Hint: In this question, we need to find the probability of getting one in even number of throws. For that, we first find the probability of getting one in the even number of throws that is second throw, fourth throw, the sixth throw and so on then find the required probability.

Formula used:
We have been using the following formulas:
1.To find the sum of infinite series \[{S_n} = \dfrac{a}{{1 - r}}\] where \[r = \dfrac{b}{a}\]

Complete step-by-step solution:
Now we know that the die has a total of six numbers.
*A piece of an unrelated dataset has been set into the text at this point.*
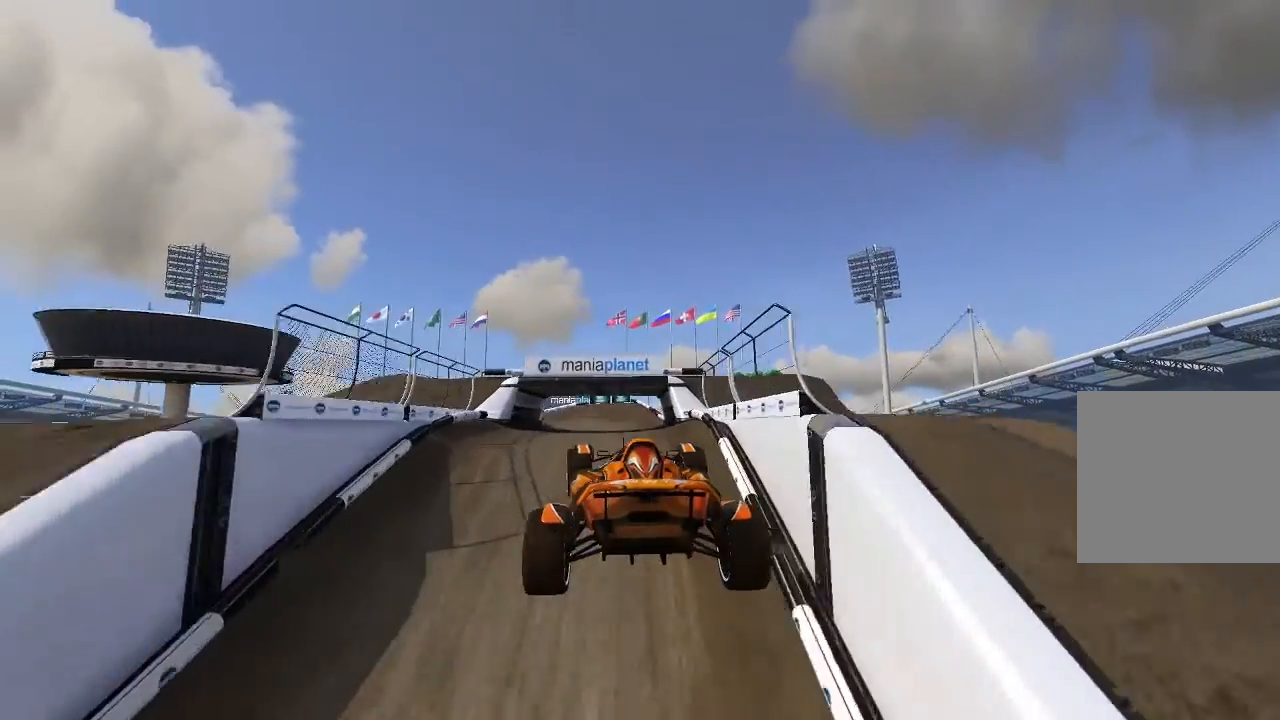
{"buttons": ["A"], "left_stick": "left", "events": [[180, "L2", "down"], [280, "L2", "up"]]}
So, the total number of outcomes \[ = 6\]
Thus, the set of numbers \[ = 1,2,3,4,5,\,\,and\,\,6\]
Now we know that even numbers are those which are divisible by \[2\]
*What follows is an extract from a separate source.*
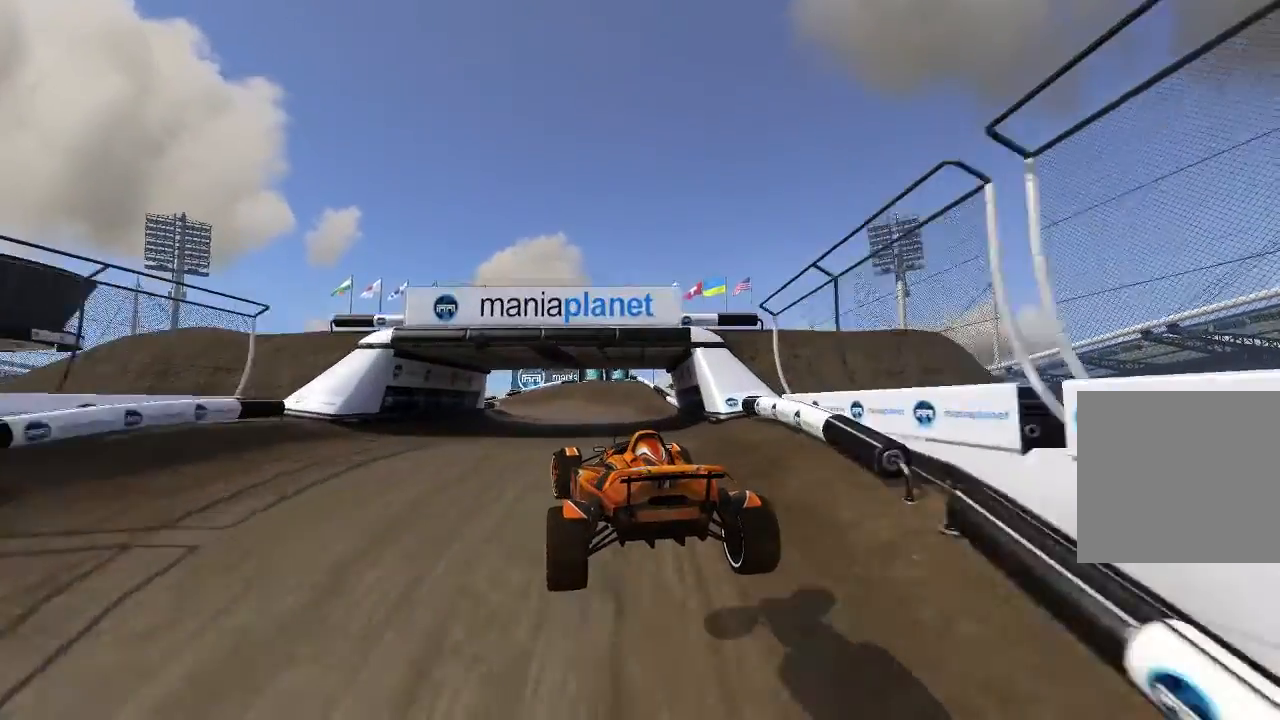
{"buttons": ["A"], "left_stick": "left", "events": []}
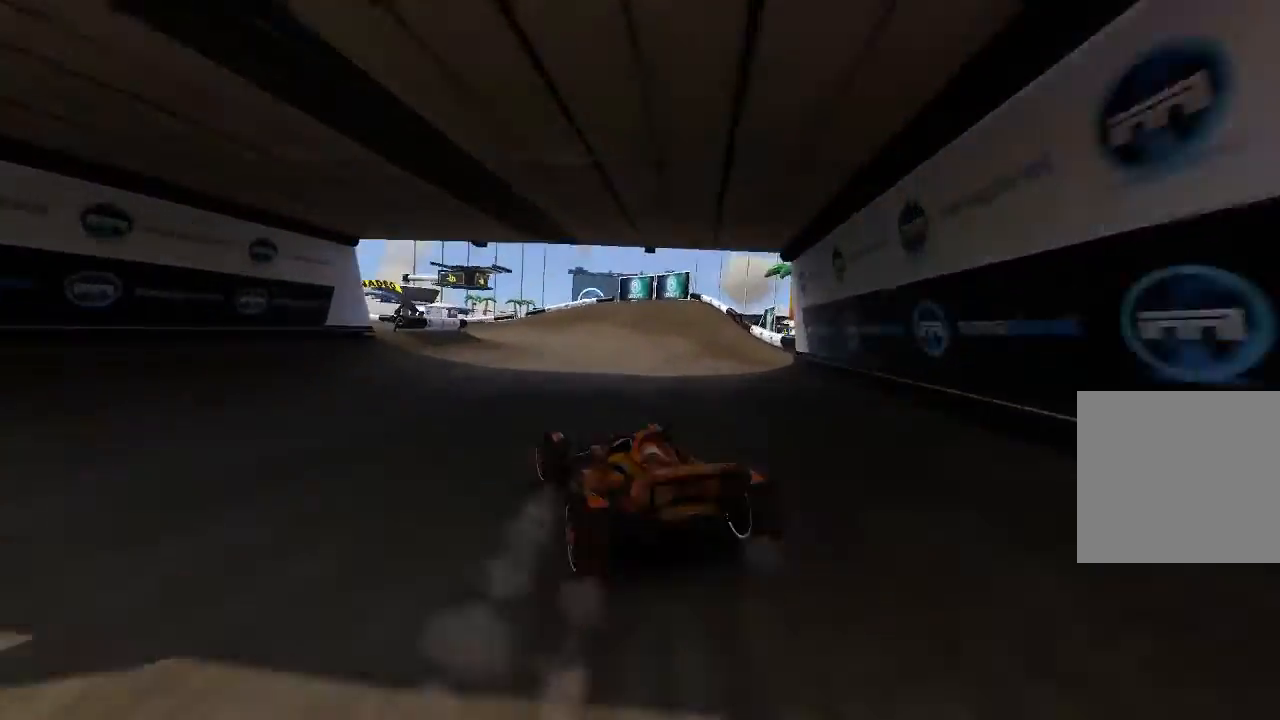
{"buttons": ["A"], "left_stick": "left", "events": []}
Thus, we can say 2, 4, 6, 8 and so are even numbers.
Now the probability of getting one in the second throw is:
\[\left( {\dfrac{5}{6}} \right)\left( {\dfrac{1}{6}} \right)\]
Now the probability of getting one in the fourth throw is:
\[{\left( {\dfrac{5}{6}} \right)^3}\left( {\dfrac{1}{6}} \right)\]
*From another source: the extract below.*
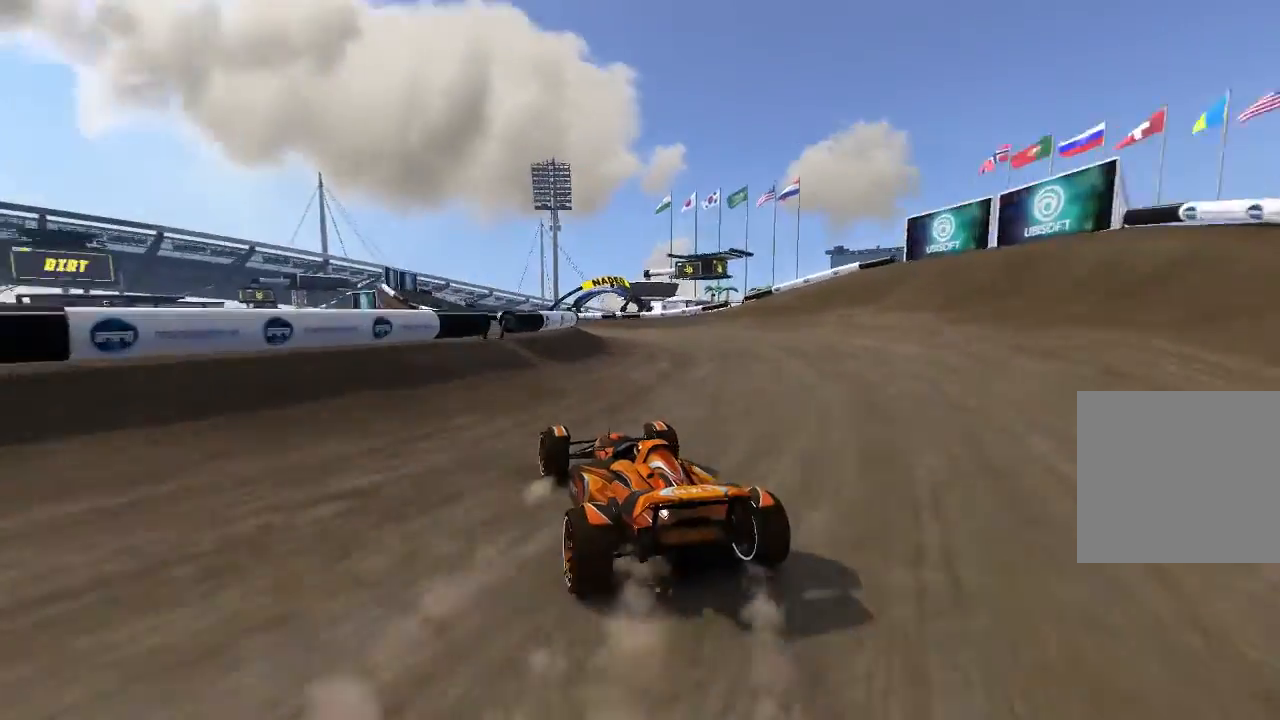
{"buttons": ["A"], "left_stick": "center", "events": [[80, "left_stick", "center"], [220, "left_stick", "up-left"], [280, "left_stick", "center"]]}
Now the probability of getting one in the sixth throw is:
\[{\left( {\dfrac{5}{6}} \right)^5}\left( {\dfrac{1}{6}} \right)\]
And so on
Hence, the required probability is \[ = P\left( 2 \right) + P\left( 4 \right) + P\left( 6 \right)...\]
\[
  P\left( 2 \right) + P\left( 4 \right) + P\left( 6 \right)... = {\left( {\dfrac{5}{6}} \right)^1}\left( {\dfrac{1}{6}} \right) + {\left( {\dfrac{5}{6}} \right)^3}\left( {\dfrac{1}{6}} \right) + {\left( {\dfrac{5}{6}} \right)^5}\left( {\dfrac{1}{6}} \right)...\infty \\
   = \left( {\dfrac{1}{6}} \right)\left[ {{{\left( {\dfrac{5}{6}} \right)}^1} + {{\left( {\dfrac{5}{6}} \right)}^3} + {{\left( {\dfrac{5}{6}} \right)}^5}} \right]...\infty
 \]
Now, by using the sum of infinite geometric series \[{S_n} = \dfrac{a}{{1 - r}}\] where \[ r = \dfrac{b}{a}\], the required probability is
\[
  {S_n} = \left( {\dfrac{1}{6}} \right)\left[ {\dfrac{{\dfrac{5}{6}}}{{1 - \dfrac{{25}}{{36}}}}} \right] \\
   = \left( {\dfrac{1}{6}} \right)\left[ {\dfrac{{\dfrac{5}{6}}}{{\dfrac{{36 - 25}}{{36}}}}} \right] \\
   = \left( {\dfrac{1}{6}} \right)\left[ {\dfrac{{\dfrac{5}{6}}}{{\dfrac{{11}}{{36}}}}} \right]
 \]
Now, by simplifying the above expression, we get the required probability:

\[
  {S_n} = \left( {\dfrac{1}{6}} \right)\left[ {\dfrac{5}{6} \times \dfrac{{36}}{{11}}} \right] \\
   = \left( {\dfrac{1}{6}} \right)\left[ {\dfrac{{30}}{{11}}} \right] \\
   = \dfrac{5}{{11}}
 \]
Therefore, the required probability is \[\dfrac{5}{{11}}\]

Note: Natural numbers are divided into two groups: even numbers and odd numbers. Even numbers are those which are completely divisible by 2, whereas odd numbers are those that are not eventually completely divisible by 2.